- - Friday, April 13, 2012

By Paul Dickson
Walker & Co., $28, 448 pages

If P.T. Barnum had applied his marketing and promotional skills to baseball, rather than the circus, he might have provided serious competition to Bill Veeck.

However, because Barnum kept his focus on three-ring-centered entertainment, Veeck had the role of baseball’s impresario-in-chief to himself. The three teams that he owned (the Cleveland Indians, the St. Louis Browns and the Chicago White Sox) were mostly undistinguished on the playing field. However, they often set the standard for efforts to reach out to fans.

Veeck, who died in 1985, wrote several noteworthy and enjoyable memoirs and has been the subject of several biographies.

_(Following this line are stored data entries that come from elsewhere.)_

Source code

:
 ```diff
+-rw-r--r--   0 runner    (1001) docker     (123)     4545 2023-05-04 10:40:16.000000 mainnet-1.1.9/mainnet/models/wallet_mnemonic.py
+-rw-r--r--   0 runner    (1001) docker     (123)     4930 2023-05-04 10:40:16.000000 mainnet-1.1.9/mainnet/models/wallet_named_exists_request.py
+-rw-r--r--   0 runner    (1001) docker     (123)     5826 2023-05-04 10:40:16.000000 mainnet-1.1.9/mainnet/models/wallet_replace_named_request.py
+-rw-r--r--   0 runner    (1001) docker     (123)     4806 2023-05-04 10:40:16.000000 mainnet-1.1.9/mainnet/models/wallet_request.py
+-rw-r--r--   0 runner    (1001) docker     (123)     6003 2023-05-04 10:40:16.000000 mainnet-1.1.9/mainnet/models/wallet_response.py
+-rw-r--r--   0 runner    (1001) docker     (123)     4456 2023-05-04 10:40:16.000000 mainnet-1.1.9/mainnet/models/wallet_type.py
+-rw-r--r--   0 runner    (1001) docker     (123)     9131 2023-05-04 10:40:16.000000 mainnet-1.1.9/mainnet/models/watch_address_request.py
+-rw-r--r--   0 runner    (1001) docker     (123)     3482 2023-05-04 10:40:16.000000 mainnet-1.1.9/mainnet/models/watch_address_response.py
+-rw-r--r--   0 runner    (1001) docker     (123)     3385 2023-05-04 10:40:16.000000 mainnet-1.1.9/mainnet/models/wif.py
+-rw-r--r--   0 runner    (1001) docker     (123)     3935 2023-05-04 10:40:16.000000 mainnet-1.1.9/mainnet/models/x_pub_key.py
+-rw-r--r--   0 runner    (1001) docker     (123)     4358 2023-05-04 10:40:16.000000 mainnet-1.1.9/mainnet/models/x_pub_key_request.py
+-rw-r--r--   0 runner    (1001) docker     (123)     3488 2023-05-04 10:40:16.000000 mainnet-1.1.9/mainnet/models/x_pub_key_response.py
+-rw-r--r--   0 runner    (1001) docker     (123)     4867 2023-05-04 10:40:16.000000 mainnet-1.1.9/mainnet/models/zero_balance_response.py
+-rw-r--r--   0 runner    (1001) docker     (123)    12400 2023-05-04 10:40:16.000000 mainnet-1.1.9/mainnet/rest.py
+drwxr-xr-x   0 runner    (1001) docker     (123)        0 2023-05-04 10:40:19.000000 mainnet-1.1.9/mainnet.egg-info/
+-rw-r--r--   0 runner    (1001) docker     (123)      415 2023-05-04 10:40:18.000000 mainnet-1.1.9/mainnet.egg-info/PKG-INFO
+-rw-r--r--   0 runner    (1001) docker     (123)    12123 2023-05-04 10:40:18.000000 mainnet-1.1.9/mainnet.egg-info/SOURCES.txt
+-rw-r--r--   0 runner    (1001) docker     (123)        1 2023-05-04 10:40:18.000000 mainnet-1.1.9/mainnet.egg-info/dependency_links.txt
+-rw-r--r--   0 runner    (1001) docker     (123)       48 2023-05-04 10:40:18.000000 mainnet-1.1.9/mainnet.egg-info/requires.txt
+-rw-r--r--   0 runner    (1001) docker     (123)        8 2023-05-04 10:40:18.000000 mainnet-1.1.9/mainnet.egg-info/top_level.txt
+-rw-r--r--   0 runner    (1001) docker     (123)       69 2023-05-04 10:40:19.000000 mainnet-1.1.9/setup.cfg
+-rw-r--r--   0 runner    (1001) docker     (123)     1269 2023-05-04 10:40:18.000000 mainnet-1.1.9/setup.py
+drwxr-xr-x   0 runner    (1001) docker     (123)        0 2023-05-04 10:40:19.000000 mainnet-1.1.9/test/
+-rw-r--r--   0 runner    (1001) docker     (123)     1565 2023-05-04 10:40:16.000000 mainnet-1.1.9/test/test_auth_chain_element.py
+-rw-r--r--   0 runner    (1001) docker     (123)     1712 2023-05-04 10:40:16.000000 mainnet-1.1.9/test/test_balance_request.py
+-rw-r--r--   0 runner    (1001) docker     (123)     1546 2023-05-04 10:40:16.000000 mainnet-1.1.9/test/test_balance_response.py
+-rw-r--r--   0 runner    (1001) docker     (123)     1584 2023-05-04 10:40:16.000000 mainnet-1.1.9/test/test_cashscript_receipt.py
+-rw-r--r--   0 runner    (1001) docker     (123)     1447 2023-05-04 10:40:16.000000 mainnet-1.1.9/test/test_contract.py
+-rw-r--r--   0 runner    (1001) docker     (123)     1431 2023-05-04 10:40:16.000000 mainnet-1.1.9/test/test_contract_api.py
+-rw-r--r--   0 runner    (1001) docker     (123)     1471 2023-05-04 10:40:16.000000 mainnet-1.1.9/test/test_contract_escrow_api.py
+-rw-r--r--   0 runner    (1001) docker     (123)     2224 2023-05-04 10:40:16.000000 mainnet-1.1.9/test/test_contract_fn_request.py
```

Therefore, one wonders whether there is much that acclaimed baseball writer Paul Dickson can add in “Bill Veeck: Baseball’s Greatest Maverick.”

The book doesn’t break a great deal of new ground, but it is a fine introduction to the subject for the generation of fans who weren’t around during the Veeck era, which spanned the late 1940s through the early 1980s. Mr. Dickson has seemingly read everything by and about Veeck and successfully goes beyond the caricature. The result is a balanced portrait of the man.

The book includes descriptions of Veeck’s most outrageous innovations - such as putting a midget up to bat, disco-demolition night and creating exploding scoreboards. Those techniques, Veeck argued, were needed to keep baseball competitive with other forms of entertainment. In addition, since many of his teams were mediocre at best (and several were downright awful), it forced him to be innovative.

Veeck was always accessible to fans and often sat in the bleachers. He even worked the crowds at games of the White Sox’ cross-town rivals, the Cubs.

As a teenager, this writer visited Wrigley Field in 1977 and Veeck was sitting in the bleachers holding court. Even fans who disliked the White Sox (and there were many in the Chicago Cubs’ home that day) loved Veeck. He was charming and extremely opinionated. When I told him I was a Yankees fan, he teased me about my poor judgment.

Veeck’s battles with the Yankees, the game’s winningest franchise, were frequent and often heated. He felt the game was unfairly tilted toward wealthier teams and sought innovations that would attract fans to less distinguished teams. He was an early supporter of interleague play, wild-card teams and other changes that eventually became commonplace.

Veeck was also ahead of his time on racial relations. He called for the integration of baseball many years before it actually happened, and eventually he put his money where his mouth was. In 1947, while the owner of the Cleveland Indians, he signed Larry Doby, several months after the Brooklyn Dodgers signed Jackie Robinson.

Veeck gave his player considerable moral and other kinds of support during a time when in many places Doby couldn’t stay at the same hotel as other team members and incurred other mistreatment. In addition, Doby’s career started inauspiciously. He struggled as an infielder. However, Veeck saw Doby’s promise and had staff members work with him so he could play the outfield.

The Doby story has a happy ending. Doby eventually thrived as a center fielder and would go on to have a successful career that resulted in his being elected to the Hall of Fame.

On a personal level, Veeck had a generally happy family life and gave generously to charities and community organizations. In addition, he served with distinction as a Marine during World War II (volunteering even though he was older than most of his fellow servicemen) and was severely injured. His right leg was eventually so hurt it had to be amputated. He spent much of his adulthood with a wooden leg, into which he built an ashtray. He often wrote or met with other people who were severely injured to offer them encouragement.

Veeck, who was posthumously elected to the Hall of Fame, was a master at both style and substance. Fans of baseball history will learn a great deal from, and find much to enjoy in “Bill Veeck: Baseball’s Greatest Maverick.”

• Claude R. Marx is an award-winning journalist whose reviews have appeared in the Weekly Standard and the Boston Globe.